The Wernher von Braun Office Complex consists of four buildings comprising the
DATE(S) OF DESIGN: 1961, 1962, and 1964
Building 4200 is a nine-story, steel-frame office tower showcasing curtain wall
construction. The ground floor features a center lobby, utilities core,
auditorium, library, and offices. Eight upper floors are uniformly designed
around a utilities core and conference room, wrapped by offices. A penthouse
includes two conference rooms, each with individual projection room attached,
an observation area, and roof deck access. Footprint for Building 4200 is
T-shaped, 216'4" by 92'5" on the facade axis and 183'5" by 92'5" on cross axis.
Buildings 4201 and 4202 complement Building 4200, designed to be nearly
identical and erected sequentially. Each is a six-story office tower, with
basement. Mechanical equipment occupies the basement level, with storage
areas. Ground and upper floors feature offices wrapping around a center utility
core and small conference room. Footprints for Buildings 4201 and 4202 are
rectangular, with placement parallel to one another behind Building 4200.
Dimensions are 218' by 70'. A fourth office tower, Building 4203, completed the
site in the early 1990s.
Building 4200 is the first headquarters office designed for NASA at the
Marshall Space Flight Center. As planned, the tower was initially a stand-alone
design by Fort Worth architects Wyatt C. Hedrick. NASA quickly decided to add
the second office tower, with intentions of a final three-tower design as of
1962. Wyatt C. Hedrick designed the second tower, Building 4201, but the third
tower, Building 4202, was the work of an Oklahoma City firm Hudgins, Thompson,
Ball & Associates. Buildings 4201 and 4202 are nearly identical, nonetheless.
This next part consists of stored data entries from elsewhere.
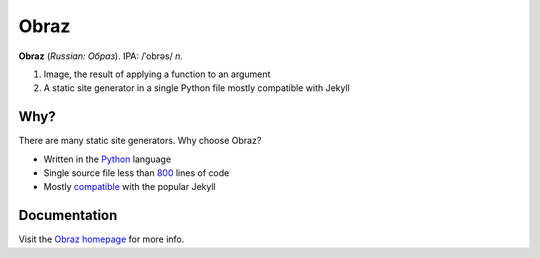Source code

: Obraz
=====

.. image:: https://drone.io/bitbucket.org/vlasovskikh/obraz/status.png
   :alt: Build Status
   :target: https://drone.io/bitbucket.org/vlasovskikh/obraz/latest

**Obraz** (*Russian: Образ*). IPA: /ˈobrəs/ *n.*

1. Image, the result of applying a function to an argument
2. A static site generator in a single Python file mostly compatible
   with Jekyll


Why?
----

There are many static site generators. Why choose Obraz?

* Written in the `Python`__ language
* Single source file less than `800`__ lines
  of code
* Mostly `compatible`__ with the popular
  Jekyll

__ http://xkcd.com/353/
__ https://bitbucket.org/vlasovskikh/obraz/src/public/obraz.py
__ http://obraz.pirx.ru/jekyll.html


Documentation
-------------

Visit the `Obraz homepage`__ for more info.

__ http://obraz.pirx.ru/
Buildings 4200, 4201, and 4202 contained the offices of the division chiefs at
the Marshall Space Flight Center. During the 1960s into the middle 1970s, this
group included a number of the German scientists and engineers who had come to
the Redstone Arsenal with Dr. Wernher von Braun in 1950. Many of these men had
worked together at Peenemünde during World War II and at Fort Bliss, Texas,
under Project Paperclip after the war. The group at the Redstone Arsenal
included added German professionals from two successive recruitments of the
1950s. Only after a major reorganization beginning in 1973, did the German
character of upper management at the center seriously change. Buildings 4200,
4201, and 4202 are strongly associated with the space careers of an
internationally renowned group of men, and complement similar associations
between the Army Ballistic Missile Agency and Building 4488.